Наша школа показывает спектр путей, если повезет — один из них ученику подойдет, но во всяком случае он поймет, что ему не надо. Мой самый талантливый ученик не воспользовался ничем из моих уроков, но наши лекции и обсуждения вдохновили его на собственное творчество, все работы он писал от противного, и это принесло результат.
— Чтобы научиться писать, необходимо уметь читать?
— Бесспорно, это так. И наоборот. Оба мастерства взаимосвязаны.
— Возникает ощущение, что главными читателями ХХ века были поэты. Возьмем позднее поколение — Иосиф Бродский, Юрий Кузнецов, Борис Рыжий не просто прониклись традициями золотого и Серебряного века, а вступили с ними в продуктивный диалог, иногда в соперничество, чего не скажешь о выдающихся советских и современных прозаиках.

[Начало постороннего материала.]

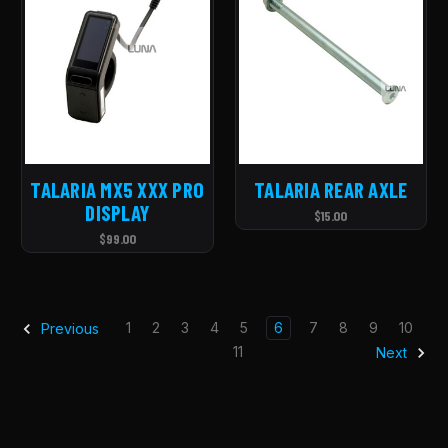
TALARIA MX5 XXX PRO
TALARIA REAR AXLE
DISPLAY
$15.00
$99.00
1
2
3
4
5
6
7
8
9
10
Previous
11
Next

— Не соглашусь, работа идет. Павел Басинский, блестящий критик и прекрасный знаток Толстого, открыл нам нового Льва Николаевича и сделал это как историк, филолог и писатель с невероятно сильной интуицией. Захар Прилепин показал нового Сергея Есенина, а до этого — Мариенгофа, Луговского и Корнилова. Сергей Шаргунов написал сильную книгу о Валентине Катаеве. Существует проект «Литературная матрица» — учебник о классической русской и советской литературе, написанный современными писателями.
— Не кажется ли вам, что люди стали меньше читать и больше писать?
— Это так. В одном Петербурге живет более 7 тыс. поэтов — их больше, чем водопроводчиков. Это вызвано бумом соцсетей, возможностью молниеносно найти своего читателя. Но литературных школ у нас не так много — семь лет назад наша с Дмитрием Ореховым была единственной, чуть позже в Москве появилась Майя Кучерская, собравшая очень сильную команду.
— Заметным событием Московской книжной ярмарки стала ваша дискуссия с Евгением Водолазкиным о природе петербуржского текста. Какой уголок Северной столицы является для вас местом силы?
— Петроградская сторона, самая мощная в плане архитектуры. Этим районом город обязан гордиться — его модерном, конструктивизмом, квинтэссенцией духа ХХ века. И мой роман заканчивается проездом от Черной речки по Каменноостровскому проспекту, но самый важный для меня маршрут — Университетская набережная ближе к Дворцовому мосту, с которой виден весь город: и Зимний, и Петропавловка, и Адмиралтейство. Открыточный вид и вместе с тем трагическое место, где на мраморе остались следы снарядов, следы блокады. Эстетическое место, хранящее трагическую историю.